L’essentiel est que les pays « soient prêts et se rendent disponibles pour travailler avec les autres pays », ajoute Anholt. « Je vois donc une opportunité pour la Finlande d’aborder une nouvelle façon de travailler avec les autres pays. »
Le cas de figure le plus évident
« J’appelle les pays à travailler ensemble ! » n’est guère un cri de ralliement qu’on a souvent entendu pousser par des responsables politiques ces dernières années. En lieu et place, on ne cesse actuellement d’entendre prononcer le mot « bipolarisation » aux informations.
« Si la situation actuelle du monde ne constitue pas le cas de figure le plus évident pour une accentuation de la coopération et de la collaboration, alors que nous faut-il ? », interroge Anholt. Il fait là référence à la coopération qui se doit de s’établir entre d’une part ceux qui s’inquiètent de l’état du monde dans son ensemble, d’autre part ceux qui se préoccupent prioritairement de leur propre pays. Les deux approches sont valables, observe-t-il. « Il est très important que le Good Country Index ne donne pas naissance à un nouvel esprit de clan. »

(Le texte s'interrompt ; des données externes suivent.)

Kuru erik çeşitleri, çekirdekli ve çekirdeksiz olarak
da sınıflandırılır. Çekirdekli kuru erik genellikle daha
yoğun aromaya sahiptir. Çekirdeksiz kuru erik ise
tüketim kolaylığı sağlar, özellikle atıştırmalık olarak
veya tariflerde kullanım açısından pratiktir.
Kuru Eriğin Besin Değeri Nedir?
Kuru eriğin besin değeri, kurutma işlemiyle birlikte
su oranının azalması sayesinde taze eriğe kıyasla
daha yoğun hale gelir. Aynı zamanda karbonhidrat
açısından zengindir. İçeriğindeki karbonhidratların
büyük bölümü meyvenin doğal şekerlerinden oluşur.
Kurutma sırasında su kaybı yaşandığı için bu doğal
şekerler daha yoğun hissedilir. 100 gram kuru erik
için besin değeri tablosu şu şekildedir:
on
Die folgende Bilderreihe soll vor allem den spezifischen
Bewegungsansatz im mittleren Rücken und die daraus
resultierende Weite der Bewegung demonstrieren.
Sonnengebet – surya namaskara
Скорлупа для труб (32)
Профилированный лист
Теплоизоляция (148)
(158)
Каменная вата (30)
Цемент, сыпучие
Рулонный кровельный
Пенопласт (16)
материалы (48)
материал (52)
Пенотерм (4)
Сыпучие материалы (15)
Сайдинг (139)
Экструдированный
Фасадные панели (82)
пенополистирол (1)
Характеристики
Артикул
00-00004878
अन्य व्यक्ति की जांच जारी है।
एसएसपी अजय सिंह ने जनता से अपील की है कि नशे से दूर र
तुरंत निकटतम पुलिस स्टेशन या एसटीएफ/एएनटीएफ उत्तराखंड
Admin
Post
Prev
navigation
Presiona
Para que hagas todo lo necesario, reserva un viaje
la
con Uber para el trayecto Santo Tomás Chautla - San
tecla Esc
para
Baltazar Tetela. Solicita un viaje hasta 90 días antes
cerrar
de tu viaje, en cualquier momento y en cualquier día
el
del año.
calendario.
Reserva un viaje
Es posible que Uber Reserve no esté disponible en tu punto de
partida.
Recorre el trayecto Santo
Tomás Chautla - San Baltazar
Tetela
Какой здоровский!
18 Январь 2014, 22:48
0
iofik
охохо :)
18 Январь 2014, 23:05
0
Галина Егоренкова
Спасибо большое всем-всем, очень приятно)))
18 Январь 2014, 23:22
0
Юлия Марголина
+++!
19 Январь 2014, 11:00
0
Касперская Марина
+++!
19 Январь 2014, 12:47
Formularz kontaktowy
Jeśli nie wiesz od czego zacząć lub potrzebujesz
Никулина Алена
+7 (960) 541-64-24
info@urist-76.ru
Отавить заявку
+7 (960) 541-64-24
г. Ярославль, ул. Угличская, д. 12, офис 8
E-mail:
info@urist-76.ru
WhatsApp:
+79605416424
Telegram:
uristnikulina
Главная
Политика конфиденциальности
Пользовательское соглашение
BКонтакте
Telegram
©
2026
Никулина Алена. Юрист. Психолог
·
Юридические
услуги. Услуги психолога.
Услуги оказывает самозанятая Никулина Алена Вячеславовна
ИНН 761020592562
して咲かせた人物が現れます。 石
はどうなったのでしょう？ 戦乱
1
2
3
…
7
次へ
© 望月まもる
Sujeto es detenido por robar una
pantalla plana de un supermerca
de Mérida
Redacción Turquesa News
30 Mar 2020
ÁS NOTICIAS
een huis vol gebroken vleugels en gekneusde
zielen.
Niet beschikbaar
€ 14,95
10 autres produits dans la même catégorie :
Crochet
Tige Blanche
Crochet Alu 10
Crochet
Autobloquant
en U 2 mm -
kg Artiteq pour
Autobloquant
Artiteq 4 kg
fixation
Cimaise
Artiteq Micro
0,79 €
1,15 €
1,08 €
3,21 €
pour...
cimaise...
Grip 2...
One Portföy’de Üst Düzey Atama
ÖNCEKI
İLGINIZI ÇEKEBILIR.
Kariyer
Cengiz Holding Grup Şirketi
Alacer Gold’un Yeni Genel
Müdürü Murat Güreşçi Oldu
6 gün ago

Les points de mesure de l’indice mettent en exergue toute une série de questions difficiles qui se posent dans des domaines comme le changement climatique, les migrations, les soins de santé, la pauvreté et d’autres sujets encore. Comment rester positif quand on est amené de par son travail à manier des statistiques relatives à ces problématiques ?
La réponse est la suivante : on crée un pays. Dans le dernier projet en date qu’il ait développé, Anholt s’est associé avec l’américaine Madeline Hung pour créer ce que tous deux ont appelé « The Good Country », le Bon Pays par excellence, un concept pouvant se définir, pour plus de commodité, comme un pays virtuel « dont l’existence est destinée à prouver que si les pays apprennent à travailler ensemble, alors nous commencerons à réaliser de vrais progrès ». Toute personne souhaitant apporter sa contribution à la résolution des défis qui se posent à l’échelle globale peut s’inscrire sur le site internet dédié à ce nouveau « pays » et en devenir citoyen.
Dans la vie réelle, la Finlande ne manquera pas de continuer à s’interroger sur la façon dont elle devra s’y prendre pour que ses actions contribuent effectivement au bien commun de l’humanité : pour l’instant, c’est la « plus bonne » chose à faire.